The past few weeks have tested Deutsche Bank’s chief executive officer (CEO) Josef Ackermann. He unexpectedly withdrew his candidacy to become chairman of the supervisory board and police raided the bank’s Frankfurt offices and legal department. While headline grabbing, these glitches are not expected to diminish his legacy of transforming the one-time commercial bank into a global banking powerhouse and steering it through the market tumult of the last five years.

Historically, German corporate law shunned the idea of an American-style chief executive and an Anglo Saxon board where executives take responsibility for their own business lines. The preferred model was a Vorstand, a statutory managing board that promoted collective responsibility. Ackermann struck a compromise, although at the time it was considered groundbreaking. He became CEO, shrank the Vortsand and created a 12-man group executive committee, which he chaired. The new structure gave the Vorstand a strategy-making role, while the group executive committee, on which Vorstand members also sit, run the bank’s day-to-day operations.



He also severed long-held industrial ties, raising $5.3bn in the process, including the sale of a €1.6bn stake in Munich Re. He eliminated 14,470 jobs (18% of the workforce) and cut costs by one-third by closing retail branches and outsourcing management of the bank’s computer systems and real estate, and built out the bank’s US business. The Bankers Trust $10bn acquisition in 1999 was key in this regard. Although the purchase was not done on his watch (Rolf Breuer was chairman at the time), it provided a launch pad for Ackermann’s global investment banking ambitions.

“In the middle of the last decade, UBS was very profitable and it was the bank that Deutsche measured itself against, but then the financial crisis happened,” says Becker.  Deutsche Bank weathered the storm but did not escape unscathed. Ackermann often claims that the bank did not need a government injection  of capital, but critics note that in fact the bank (along with others) received the equivalent of a back-door bailout from American taxpayers when the US government intervened to prevent the insurer American International Group from collapsing.

Moreover, the bank faces litigation in the US tied to residential mortgages and in Germany regarding the mis-selling of complex financial products to municipalities. Separately, Ackermann himself is also embroiled in legal wranglings involving a former client, the late Leo Kirsch, and in early November 2011 prosecutors raided the bank’s offices looking for evidence of attempts to mislead the court.

Overall though, Ackermann has won plaudits for the way he has navigated the bank through extremely choppy waters over the past three years.
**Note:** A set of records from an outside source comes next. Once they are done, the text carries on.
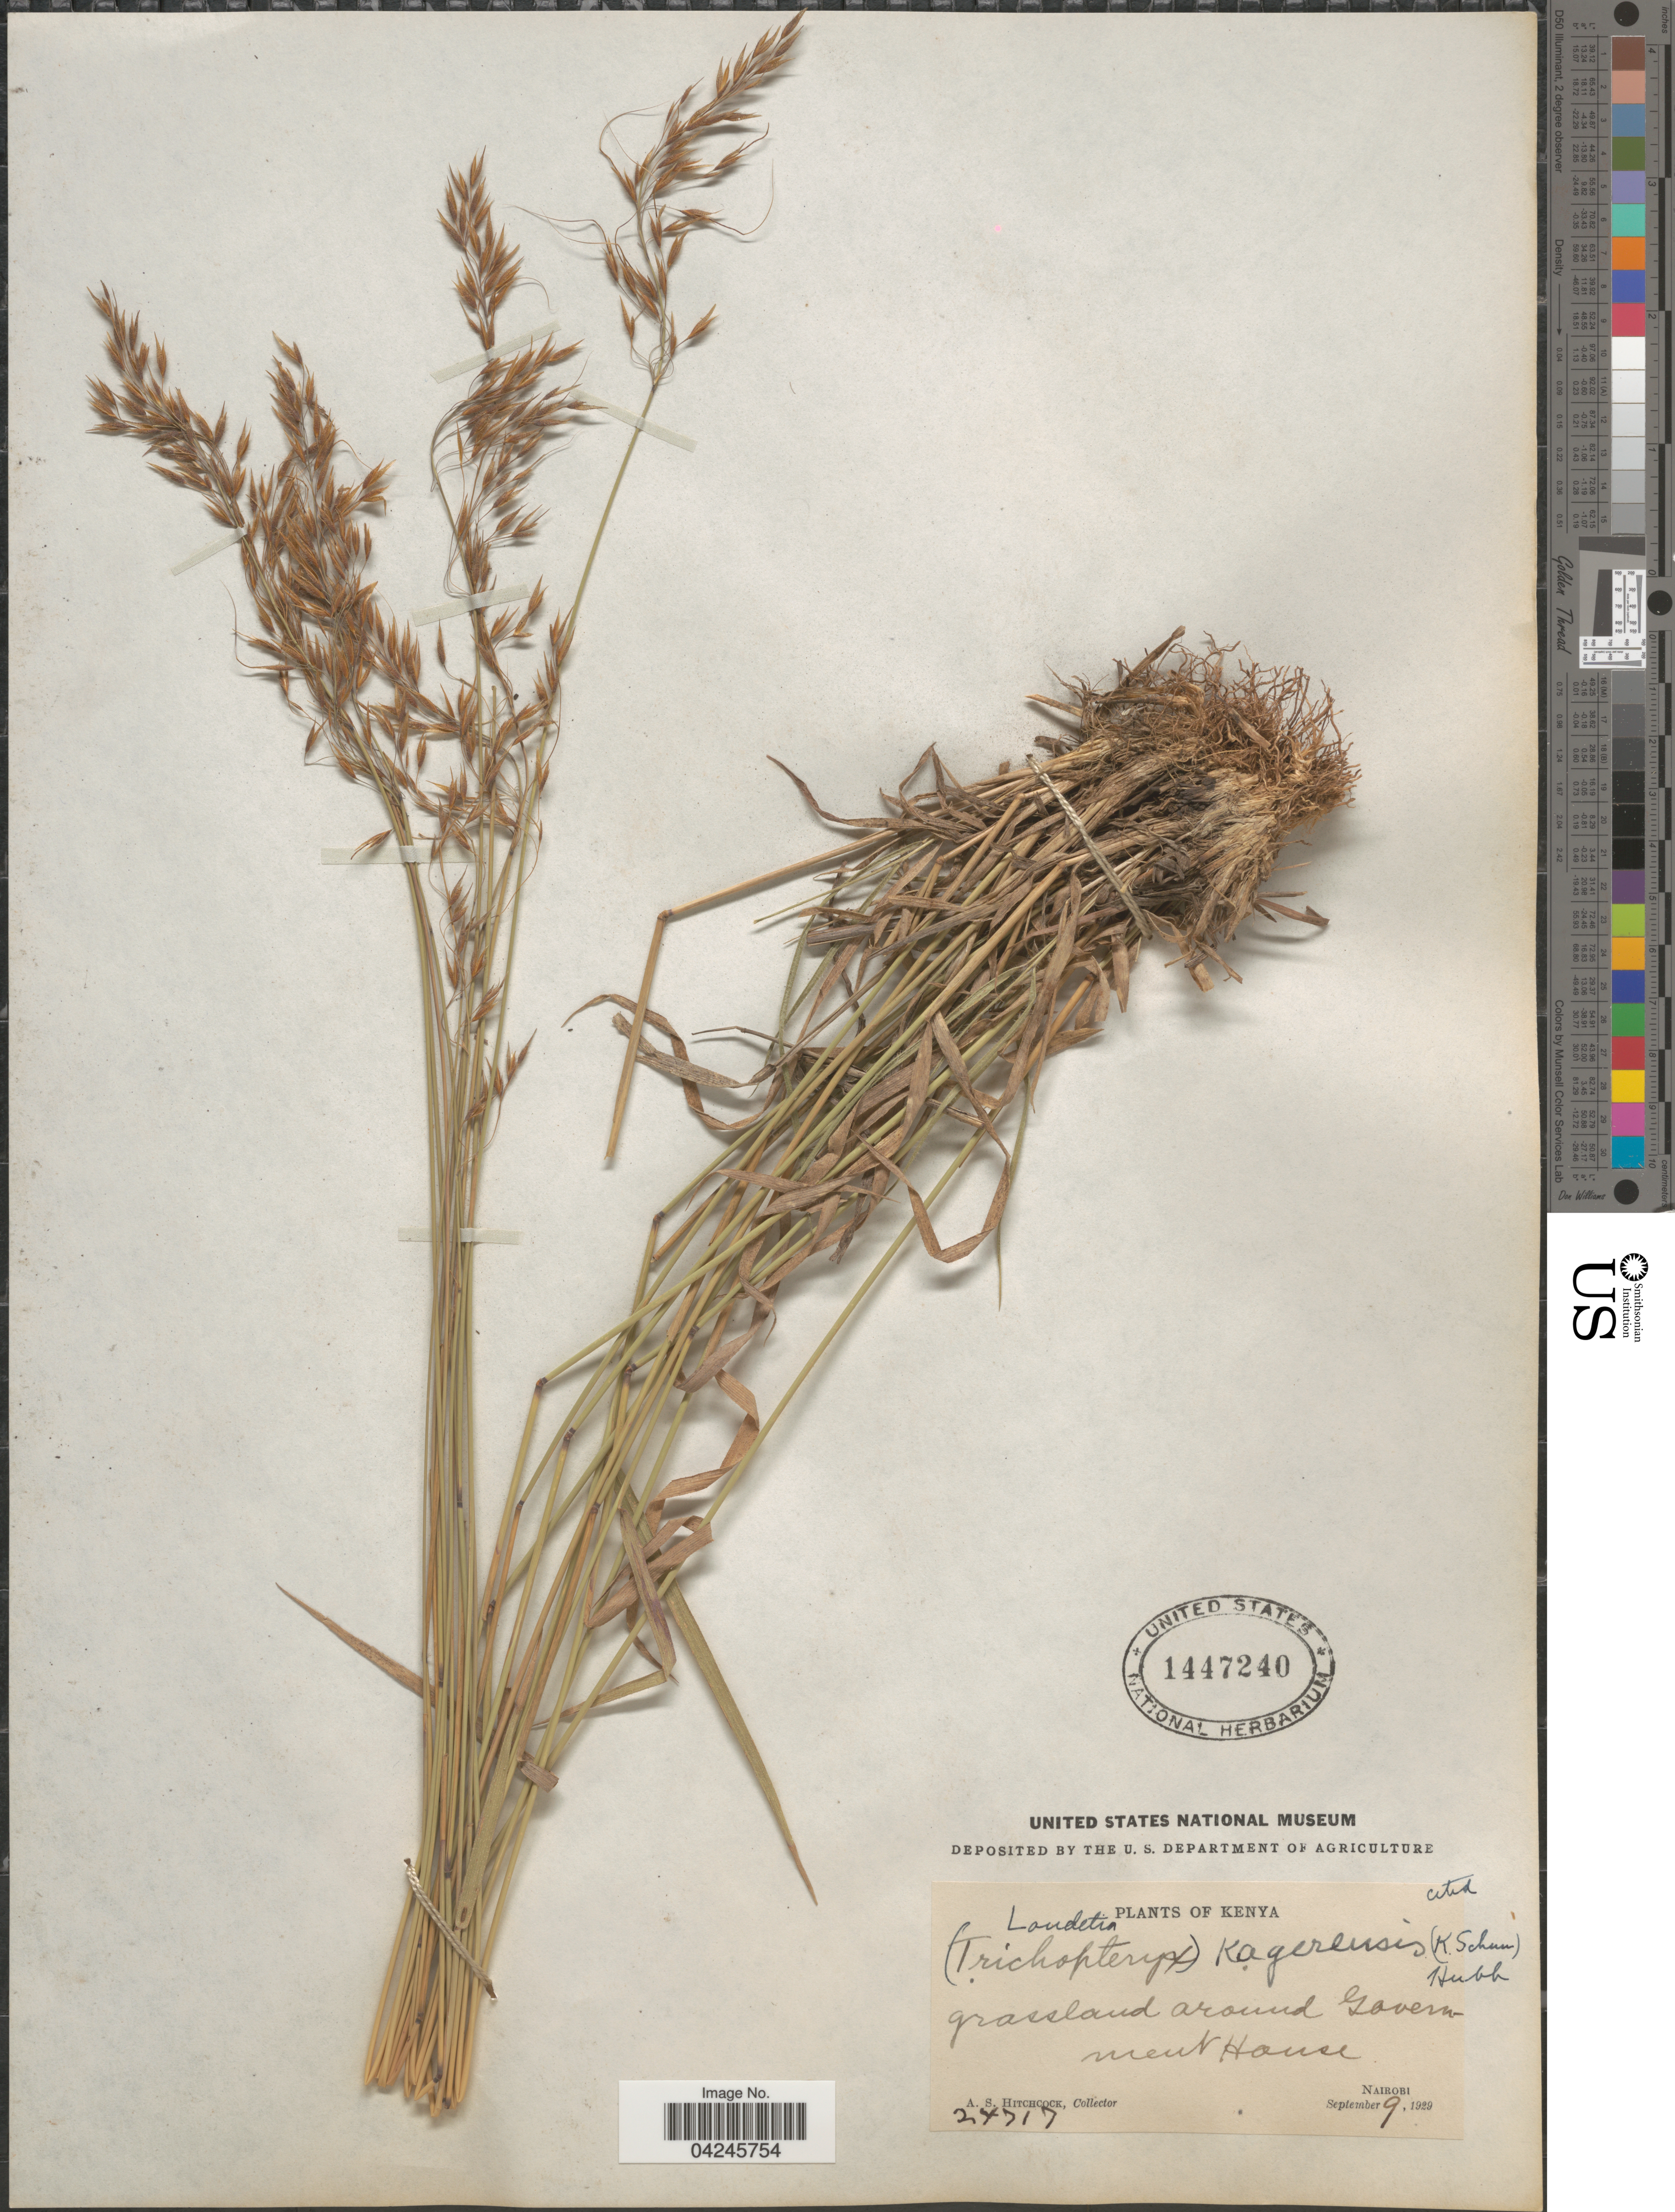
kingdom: Plantae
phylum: Tracheophyta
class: Liliopsida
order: Poales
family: Poaceae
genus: Loudetia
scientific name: Loudetia kagerensis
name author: (K. Schum.) Hutch.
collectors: A. S. Hitchcock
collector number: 24717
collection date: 1929-09-09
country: Kenya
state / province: Nairobi Area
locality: Grassland aroung Government Hanse. Nairobi.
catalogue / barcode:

Not everyone has been as happy. “The market capitalisation has more than halved since Ackermann and this has left a bitter taste in shareholder’s mouths,” says Michael Rohr, an analyst at Sylvia Quandt Research GmbH in Frankfurt, with the caveat:  “This has more to do with market conditions. Ackermann has had a strategic vision to transition the bank into a more stable business and has done a very good job with its risk management.”

Recent strategy involves a retreat from the investment banking business which contributes roughly 70% of the group’s total pre-tax profit and a return to commercial banking, retail and private banking. Strategic acquisitions are also on the agenda, among them Deutsche Postbank and Sal Oppenheim, Germany’s largest private bank. The bank is now expected to divest its asset management division— except for its profitable DWS retail franchise in Europe and Asia. A sale could raise $4.5bn which would improve the bank’s capital position in light of impending regulation.

The strategy is widely regarded as being driven by CEO-in-waiting Anshu Jain who, together with Jürgen Fitschen, will run the bank starting next May. Even so, Ackermann was not supposed to take a back seat in 2012; but now it looks as if he will retire. He was likely caught out by German law, which holds that  a chief executive of a listed company may not become its chairman without a two-year cooling-off period, unless 25% of shareholders endorse the move. In a fickle move of fate, Ackermann may not have received the support he anticipated and was put in an untenable position. Paul Achleitner, currently chief financial officer of insurer Allianz, is now mooted as the next chairman.